What is required
Your answer should be one number: the count of lines in the records that include the word "scroll".
───
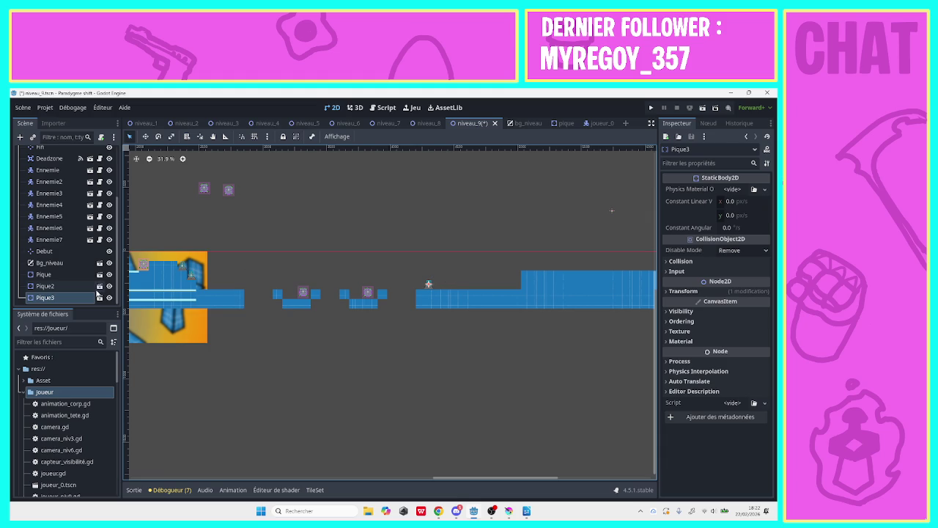
- Duplicate Ennemie7 into Ennemie8 and move it right along the floor
click(72, 243)
right_click(72, 242)
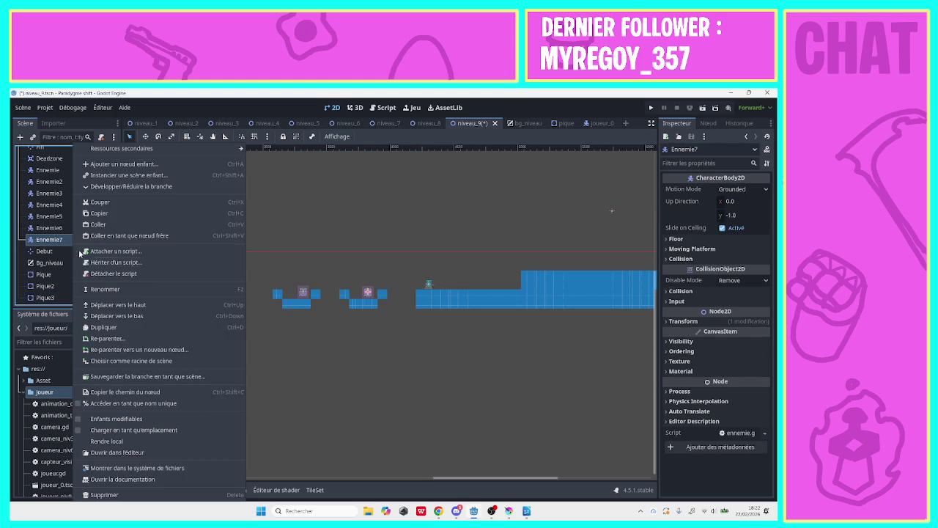
click(114, 328)
mouse_move(303, 297)
mouse_down()
mouse_move(342, 305)
mouse_move(378, 285)
mouse_move(476, 283)
mouse_up()
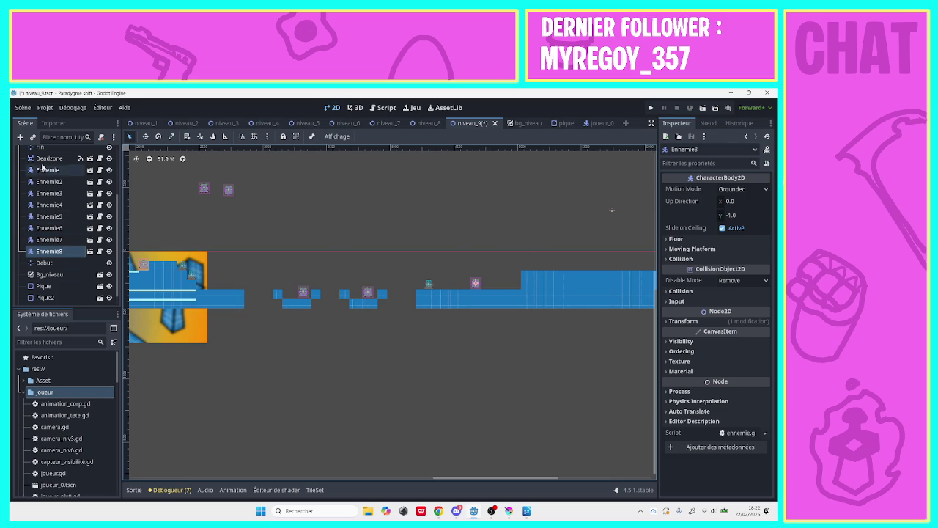
scroll(116, 235, up, 1)
scroll(116, 236, up, 5)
───
Response to this exercise
2